### Work to complete
In the records below, the lines from the one with "用普通的前缀和时间复杂度太高了，会超时。" through the last are to be printed exactly, and nothing else.

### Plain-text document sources

*** Begin section ***

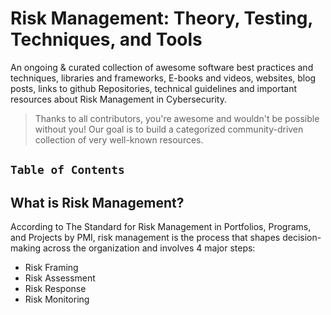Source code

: # Risk Management: Theory, Testing, Techniques, and Tools


An ongoing & curated collection of awesome software best practices and techniques, libraries and frameworks, E-books and videos, websites, blog posts, links to github Repositories, technical guidelines and important resources about Risk Management in Cybersecurity.
> Thanks to all contributors, you're awesome and wouldn't be possible without you! Our goal is to build a categorized community-driven collection of very well-known resources.


## `Table of Contents`

## What is Risk Management?

According to The Standard for Risk Management in Portfolios, Programs, and Projects by PMI, risk management is the process that shapes decision-making across the organization and involves 4 major steps:

- Risk Framing
- Risk Assessment
- Risk Response
- Risk Monitoring
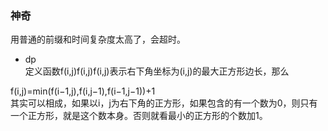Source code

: ### 神奇
用普通的前缀和时间复杂度太高了，会超时。  
- dp  
定义函数f(i,j)f(i,j)f(i,j)表示右下角坐标为(i,j)的最大正方形边长，那么  

f(i,j)=min(f(i−1,j),f(i,j−1),f(i−1,j−1))+1  
其实可以相成，如果以i，j为右下角的正方形，如果包含的有一个数为0，则只有一个正方形，就是这个数本身。否则就看最小的正方形的个数加1。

*** End section ***

### Result for this exercise
用普通的前缀和时间复杂度太高了，会超时。  
- dp  
定义函数f(i,j)f(i,j)f(i,j)表示右下角坐标为(i,j)的最大正方形边长，那么  

f(i,j)=min(f(i−1,j),f(i,j−1),f(i−1,j−1))+1  
其实可以相成，如果以i，j为右下角的正方形，如果包含的有一个数为0，则只有一个正方形，就是这个数本身。否则就看最小的正方形的个数加1。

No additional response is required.